J’ai vu L’Âge des ténèbres durant les Fêtes. Ce que j’en ai retenu? La connerie critique, d’un côté comme de l’autre de l’Océan. Des prépubères quadragénaires, mon-père-plus-fort, décrivant: dans le coin droit, les Français décriant «Un film de vieux con»; de l’autre, les Québécois, Martineau en tête, célébrant «Ce film est un chef-d’œuvre». Hey!, on se réveille un peu, on grandit; le dernier Arcand n’est ni l’un ni l’autre. Un film honnête, c’est tout. Un film entre gris-clair et gris-foncé; si l’on veut un mélange aigre entre une certaine anthologie cynique de la «bureaucrassie» ambiante et un ramassis de clichés de chauffeurs de taxi sur le même sujet. Ni un grand film, ni un navet. Entre Le Déclin et Bon Cop, quoi.

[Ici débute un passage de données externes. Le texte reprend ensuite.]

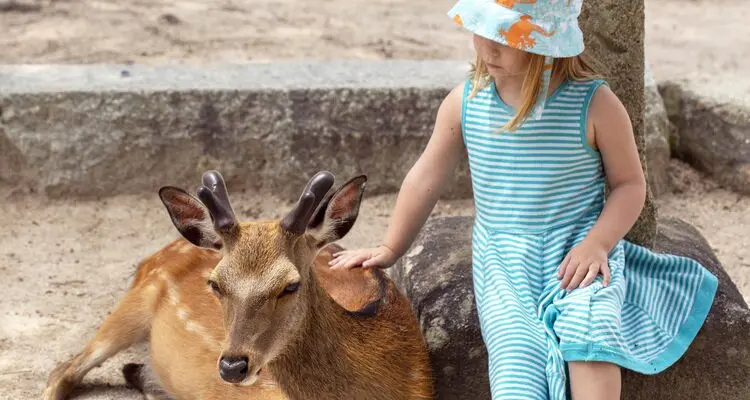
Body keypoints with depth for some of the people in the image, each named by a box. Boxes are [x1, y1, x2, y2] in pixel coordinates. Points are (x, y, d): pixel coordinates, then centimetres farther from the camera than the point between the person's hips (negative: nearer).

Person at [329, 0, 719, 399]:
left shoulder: (594, 104, -9)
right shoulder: (464, 100, -1)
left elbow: (630, 184, 0)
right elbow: (427, 177, 11)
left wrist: (597, 243, -16)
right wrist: (390, 249, 17)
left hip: (578, 250, -2)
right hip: (503, 262, 2)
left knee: (589, 324, -32)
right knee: (517, 359, -22)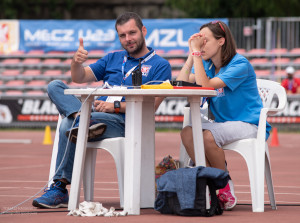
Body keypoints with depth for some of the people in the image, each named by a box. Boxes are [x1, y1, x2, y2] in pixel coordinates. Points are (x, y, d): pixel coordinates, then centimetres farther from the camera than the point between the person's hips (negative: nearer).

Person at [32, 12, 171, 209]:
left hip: (123, 121, -6)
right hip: (96, 113, 7)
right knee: (55, 86, -13)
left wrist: (116, 106, -17)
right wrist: (77, 62, -5)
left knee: (68, 126, -32)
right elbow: (79, 78, 19)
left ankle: (60, 188, -31)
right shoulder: (112, 59, 26)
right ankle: (81, 118, -35)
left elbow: (151, 105, -6)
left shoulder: (160, 65, 7)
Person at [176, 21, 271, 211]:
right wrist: (192, 54, -5)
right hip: (223, 123, 7)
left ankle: (225, 186, -12)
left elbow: (204, 85, -25)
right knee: (187, 133, -20)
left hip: (249, 125, -7)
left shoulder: (240, 65, -14)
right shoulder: (206, 65, 9)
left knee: (208, 136, -32)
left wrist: (196, 52, -22)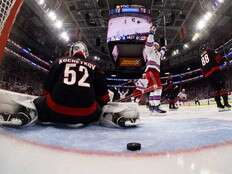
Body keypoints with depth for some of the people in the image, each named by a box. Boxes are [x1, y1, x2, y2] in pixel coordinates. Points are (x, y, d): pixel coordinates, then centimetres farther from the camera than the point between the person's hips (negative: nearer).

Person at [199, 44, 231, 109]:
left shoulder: (201, 58, 26)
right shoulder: (210, 51, 12)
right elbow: (218, 57, -6)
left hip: (208, 75, 5)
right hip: (215, 71, -5)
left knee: (216, 88, 8)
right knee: (222, 86, -8)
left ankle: (219, 104, 3)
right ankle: (226, 102, -18)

Tout ce plat autour de L’Âge des ténèbres, ces jugements à l’emporte-pièce, noirs ou blancs, sans les demi-teintes où se terre pourtant (presque) toujours la vérité, m’a permis de me souvenir ce qui m’a écoeuré du journalime culturel, que j’ai pourtant pratiqué une dizaine d’années, dont quelques-unes seulement, les premières seulement, avec passion: ce putain de système binaire du jugement. Une classe maternelle de journalisme.

Tout est dans le superlatif.

Tout est dans l’euphémisme.

Tout ce que tu adores.

Tout ce que j’abhorre.

Mais quand je vois que le grand Journalisme se fait l’écho porteur du silence de certaines morts, donnant leur pleine signification à ce que furent leurs vies; que grâce à cet écho une certaine idée de la démocratie trace sa route, je me souviens aussi pourquoi j’ai choisi cette Famille.